Re: connect

Roy T. Fielding writes:

> Neither one is indicated by the status code.

Indeed, as I said.

> The status codes are used to indicate what the user agent can do in the 
> absence of a 200 response. Both 300 and 406 can be used in response to
> proactive negotiation, though that would be considered very unusual and
> tend to occur only with resources that are specifically intended to treat
> negotiation as either a failure condition or a please-choose-yourself
> requirement.  For the most part, such resources are only found in APIs
> and intranet services, not on the wider Internet, and certainly not
> something you would statistically encounter in a campus proxy.

As I said.

> The most common form of reactive negotiation are the links to various
> language versions found on many home pages (usually on flag images).

Obviously you can call that conneg if you choose to, you wrote the
spec.  But it feels misleading to me, insofar as it's _way_ above the
protocol level.
────
ACTIVITIES ::
A: According to the message, where are resources that treat negotiation as a failure condition or a please-choose-yourself requirement mostly found?
B: Retype the passage of the message starting with "Indeed, as I" and going on through "a campus proxy.".
C: In the message, why does the writer of the reply find it misleading to call the language-version links on home pages content negotiation?

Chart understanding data
────
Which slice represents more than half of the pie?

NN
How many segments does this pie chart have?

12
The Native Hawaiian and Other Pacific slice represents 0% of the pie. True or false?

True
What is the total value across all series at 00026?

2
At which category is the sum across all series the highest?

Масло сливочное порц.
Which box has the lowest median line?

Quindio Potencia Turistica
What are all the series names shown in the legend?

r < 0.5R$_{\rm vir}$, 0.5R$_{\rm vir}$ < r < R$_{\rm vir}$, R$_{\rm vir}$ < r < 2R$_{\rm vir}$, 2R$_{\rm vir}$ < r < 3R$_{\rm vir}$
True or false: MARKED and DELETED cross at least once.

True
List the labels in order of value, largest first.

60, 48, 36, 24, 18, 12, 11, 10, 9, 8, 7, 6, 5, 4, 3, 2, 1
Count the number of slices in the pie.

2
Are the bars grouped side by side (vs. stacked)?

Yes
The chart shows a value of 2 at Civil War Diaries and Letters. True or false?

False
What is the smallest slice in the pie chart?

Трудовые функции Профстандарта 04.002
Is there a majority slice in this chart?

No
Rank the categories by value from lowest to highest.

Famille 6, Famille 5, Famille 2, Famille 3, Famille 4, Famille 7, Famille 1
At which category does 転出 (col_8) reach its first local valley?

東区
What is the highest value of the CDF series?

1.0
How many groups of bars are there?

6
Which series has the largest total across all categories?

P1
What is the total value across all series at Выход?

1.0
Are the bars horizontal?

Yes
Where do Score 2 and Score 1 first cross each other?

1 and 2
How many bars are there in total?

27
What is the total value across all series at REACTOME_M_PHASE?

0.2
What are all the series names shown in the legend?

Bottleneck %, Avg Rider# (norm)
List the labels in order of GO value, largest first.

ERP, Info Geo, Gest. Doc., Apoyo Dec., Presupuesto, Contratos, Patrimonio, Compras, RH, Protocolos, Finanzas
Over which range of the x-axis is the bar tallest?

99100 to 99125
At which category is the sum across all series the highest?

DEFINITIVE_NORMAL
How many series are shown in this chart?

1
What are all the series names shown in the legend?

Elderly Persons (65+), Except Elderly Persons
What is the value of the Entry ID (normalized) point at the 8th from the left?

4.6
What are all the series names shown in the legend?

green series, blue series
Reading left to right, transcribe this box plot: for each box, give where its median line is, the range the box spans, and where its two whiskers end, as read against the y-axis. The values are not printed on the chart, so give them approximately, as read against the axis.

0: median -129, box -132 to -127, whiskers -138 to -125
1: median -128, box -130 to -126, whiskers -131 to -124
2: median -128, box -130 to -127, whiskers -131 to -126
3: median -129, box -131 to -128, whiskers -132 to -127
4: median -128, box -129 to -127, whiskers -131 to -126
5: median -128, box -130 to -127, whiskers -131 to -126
────
RESULTS OF THE EXERCISE ::
A: Mostly in APIs and intranet services, not on the wider Internet.

B:
Indeed, as I said.

> The status codes are used to indicate what the user agent can do in the 
> absence of a 200 response. Both 300 and 406 can be used in response to
> proactive negotiation, though that would be considered very unusual and
> tend to occur only with resources that are specifically intended to treat
> negotiation as either a failure condition or a please-choose-yourself
> requirement.  For the most part, such resources are only found in APIs
> and intranet services, not on the wider Internet, and certainly not
> something you would statistically encounter in a campus proxy.

C: The writer finds the label misleading because those links operate far above the protocol level. The writer still grants that Fielding may call it conneg, since he wrote the spec.